--- start of Passage given ---

This is the crux of the study and mostly borne out but we will see that there are important exceptions. Kauffman realised this and the nuance became of central importance in the development of complex systems theory although it is understated in this early paper.

Take, for example the histogram of cycle length. Kauffman discovered that the average cycle length for () nets with random truth tables was smaller than might be expected. We can reproduce the result fairly well.

There are immediately some things to note. First the similarity is remarkable, especially considering that this is a run of 200 random samples out of a possible states. There are peaks at 1, 2, 4, 6, 8, 10, 12, 16, 20, 24, etc. and the trend is decreasing with larger cycle lengths.

There are two important caveats, though.

The preponderance of cycles of length two in Kauffman’s results is not present in mine. Initially, I thought this was a bug in my code but I checked and double checked the calculations by hand and couldn’t find a problem. Moreover, closer study reveals a second, related caveat worth mentioning.

I have artificially chopped the histogram at the value of 55 to match Kauffman’s. However, my results include cycles of lengths much greater then 55, some having exceeded the limit of 10,000 which I had to add to stop the simulations running forever. I have individual instances of cycle lengths of 60, 62, 72, 78, 80, 84, 96, 102, 111, 116, 168, 186, 248, 282, 292, 320, 381, 438, 458, 482, 508, 1017, 1260, 1281, 1552, 3066, 3500, 3628, 6527 and eight more reaching the upper limit.

--- end of Passage given ---

→ **What you will do**
a - Answer these questions on the passage about cycle lengths, one line each:
(i) How many random samples were in the run?
(ii) Which cycle length is common in Kauffman's results but missing from the author's?
(iii) What limit was added to stop the simulations running forever?
b - Can you sum up the passage about cycle lengths in two sentences?

--- start of Information shown ---

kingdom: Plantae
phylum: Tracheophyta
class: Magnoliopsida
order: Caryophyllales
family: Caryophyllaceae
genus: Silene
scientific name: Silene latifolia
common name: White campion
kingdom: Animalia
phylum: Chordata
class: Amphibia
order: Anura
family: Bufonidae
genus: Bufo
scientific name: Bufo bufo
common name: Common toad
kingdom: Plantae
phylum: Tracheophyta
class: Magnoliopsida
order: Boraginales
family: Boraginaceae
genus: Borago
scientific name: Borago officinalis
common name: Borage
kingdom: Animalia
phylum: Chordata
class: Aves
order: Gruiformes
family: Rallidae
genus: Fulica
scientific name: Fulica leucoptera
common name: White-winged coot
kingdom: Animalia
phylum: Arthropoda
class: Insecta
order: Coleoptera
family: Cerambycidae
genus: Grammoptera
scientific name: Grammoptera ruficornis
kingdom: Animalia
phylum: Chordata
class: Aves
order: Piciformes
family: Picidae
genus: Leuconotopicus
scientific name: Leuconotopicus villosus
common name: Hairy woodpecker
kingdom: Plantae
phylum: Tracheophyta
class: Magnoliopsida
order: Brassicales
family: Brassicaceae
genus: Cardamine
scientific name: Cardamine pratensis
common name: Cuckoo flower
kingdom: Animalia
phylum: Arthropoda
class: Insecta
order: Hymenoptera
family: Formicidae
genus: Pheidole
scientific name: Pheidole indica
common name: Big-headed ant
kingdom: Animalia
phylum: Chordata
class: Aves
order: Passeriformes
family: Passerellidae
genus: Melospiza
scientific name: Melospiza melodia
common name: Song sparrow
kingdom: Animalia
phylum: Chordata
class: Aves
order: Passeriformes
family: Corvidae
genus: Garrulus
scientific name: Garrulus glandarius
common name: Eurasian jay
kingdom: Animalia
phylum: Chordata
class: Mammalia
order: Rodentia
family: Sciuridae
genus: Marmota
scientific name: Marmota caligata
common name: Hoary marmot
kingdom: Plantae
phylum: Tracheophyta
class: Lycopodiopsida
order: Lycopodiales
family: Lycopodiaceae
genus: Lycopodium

--- end of Information shown ---

→ **Answers by task**
a -
(i) 200
(ii) Cycles of length two
(iii) 10,000

b - The reproduced histogram of cycle lengths is remarkably similar to Kauffman's, with peaks at 1, 2, 4, 6, 8 and other lengths and a decreasing trend at larger cycle lengths. However, the preponderance of length-two cycles in Kauffman's results is absent, and the reproduction also produces cycles far longer than the cutoff of 55, some reaching the limit of 10,000.